Triangulating a non planar polygon in 3D space

Question 1

The solution I eventually went with, which is far from optimal, but it might help some people:

Begin by taking an axis aligned bounding box of the polygon you're working with (this is simple done by taking the maximum and minimum of each x, y and z value for the pointset you have).
Project the points you have onto each of the 3 axes, the planes of which you can get from your bounding box. For help with projecting I recommend this: Projecting to a plane
From here, we now have 3 two dimensional polygons. Check if they are convex, which can be done by taking the dot product of every corner in the polygon, normalising it, and comparing it the others, if they're not all the same , it's not convex.
If any of them are convex, pick one and triangulate it (I used Triangle.NET). The indices of the points you get out of that will correspond to your original points, giving you a functional triangulation.

Notes:

This isn't ideal, it doesn't always work (although it will in a lot of cases). In particular if the polygon overlaps with itself.

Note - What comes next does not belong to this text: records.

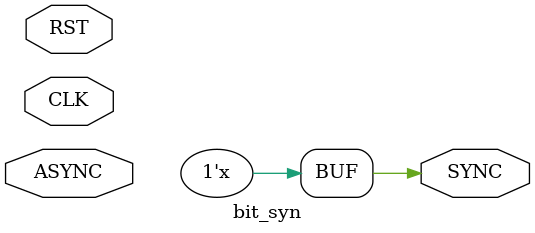
<source format=v>
module bit_syn #(parameter no_s = 3 , bus_width = 1) (
  input  [bus_width-1:0]  ASYNC,
  input                   CLK,
  input                   RST,
  output [bus_width-1:0]  SYNC 
  );
 
 
  reg [no_s-1:0] sync_flop [bus_width-1:0] ;

  integer i ;
  
  
always @ (posedge CLK or negedge RST)
begin
  if (!RST)
    begin
      for (i = 'd0 ; i < bus_width ; i = i + 'd1)
      sync_flop[i] <= 'd0;
    end
  else 
   begin 
     for (i = 'd0 ; i < bus_width ; i = i + 'd1)
      sync_flop[i] <= {sync_flop[i][bus_width-1:0],ASYNC[i]};
   end
 end
   
    
    
assign SYNC = sync_flop [no_s-1] ;

endmodule
</source>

A more suitable but still not ideal method would be the minimum bounding box, but that's a lot more complicated to work out.

Question 2

While this is not immediately obvious, the total surface vector is fully specified by the polygonal loop. Simply choose a point K, preferably inside the convex hull of your polygon vertices (not actually necessary! but it helps suppress roundoff errors), and generate a triangulation using K as the hub. The sum of the individual face vectors doesn't depend upon the choice of K. To project to a plane to generate an actual triangulated surface, you can use F to define that plane.